The crusades were a violent, sporadic, and ultimately ineffectual response to this threat. When Pope Urban II called for an international counter-jihad to liberate the Holy Land from the infidels, thousands of people responded deus vult ("God wills it"). Bernard of Clairvaux, among others, encouraged the Knights of Europe to do the honorable thing by taking up the sword under the banner of the Cross: "Our King [Jesus] is accused of treachery; it is said of him [by the Muslims] that he is not God, but that he falsely pretended to be something he was not. Any man among you who is his vassal ought to rise up to defend his Lord from the infamous accusation of treachery; he should go to the sure fight, where to win will be glorious and where to die will be gain."
Holy City Retaken and Then Lost Again
In 1099, Jerusalem fell to the Crusaders. They slaughtered all Muslims and Jews, including women and children. They converted the Dome of the Rock into a church. This victory was short-lived, however, as the famous general Saladin recaptured the Holy City in 1187. In 1291 the final Crusader forces were defeated at Acre, and Christians were expelled from the Holy Land. From then on until the end of World War I, the holy sites of Jerusalem were under the control of Muslim forces.

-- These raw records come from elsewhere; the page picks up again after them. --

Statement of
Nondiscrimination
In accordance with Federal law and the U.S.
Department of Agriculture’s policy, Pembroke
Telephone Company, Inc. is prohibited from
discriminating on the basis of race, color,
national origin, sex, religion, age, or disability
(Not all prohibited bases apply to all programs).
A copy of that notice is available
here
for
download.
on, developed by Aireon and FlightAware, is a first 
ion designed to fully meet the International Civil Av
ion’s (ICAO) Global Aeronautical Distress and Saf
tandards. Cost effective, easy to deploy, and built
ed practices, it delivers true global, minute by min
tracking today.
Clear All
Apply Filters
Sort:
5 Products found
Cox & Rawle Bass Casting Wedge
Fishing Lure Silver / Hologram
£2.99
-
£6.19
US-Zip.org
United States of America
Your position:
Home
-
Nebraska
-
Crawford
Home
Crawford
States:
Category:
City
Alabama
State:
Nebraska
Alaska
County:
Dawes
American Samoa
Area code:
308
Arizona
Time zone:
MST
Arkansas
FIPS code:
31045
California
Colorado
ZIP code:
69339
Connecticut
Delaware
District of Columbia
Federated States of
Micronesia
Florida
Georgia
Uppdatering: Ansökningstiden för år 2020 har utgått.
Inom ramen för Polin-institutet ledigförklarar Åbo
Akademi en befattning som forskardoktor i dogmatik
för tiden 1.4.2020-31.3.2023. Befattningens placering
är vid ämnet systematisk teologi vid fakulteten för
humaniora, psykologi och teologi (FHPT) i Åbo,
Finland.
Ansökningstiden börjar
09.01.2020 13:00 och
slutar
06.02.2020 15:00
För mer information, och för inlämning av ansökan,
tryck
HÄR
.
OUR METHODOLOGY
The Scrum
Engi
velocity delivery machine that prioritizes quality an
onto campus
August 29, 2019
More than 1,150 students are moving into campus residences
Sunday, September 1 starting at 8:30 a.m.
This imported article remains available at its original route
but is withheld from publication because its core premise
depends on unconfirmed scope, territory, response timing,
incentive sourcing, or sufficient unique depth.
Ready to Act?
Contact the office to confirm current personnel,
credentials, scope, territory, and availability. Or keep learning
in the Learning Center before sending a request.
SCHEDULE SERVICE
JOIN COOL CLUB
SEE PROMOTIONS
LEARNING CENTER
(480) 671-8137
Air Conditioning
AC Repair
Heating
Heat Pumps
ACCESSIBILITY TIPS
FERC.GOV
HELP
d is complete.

In the early years of the Reformation, when it seemed that Europe might be run over by the Muslim armies of the Ottoman Turks, there was much talk about recruiting soldiers for a new crusade. Although he was no pacifist, Martin Luther was opposed to this idea. The church should not fight with the sword, he said. There are other weapons it must wield, another kind of warfare it should wage, and thus it "must not mix itself up with the wars of the emperor and the princes." What if we sent evangelists rather than warriors to the Turks? he asked. Perhaps some of the Muslims there would be converted "when they see that Christians surpass the Turks in humility, patience, diligence, fidelity, and such like virtues."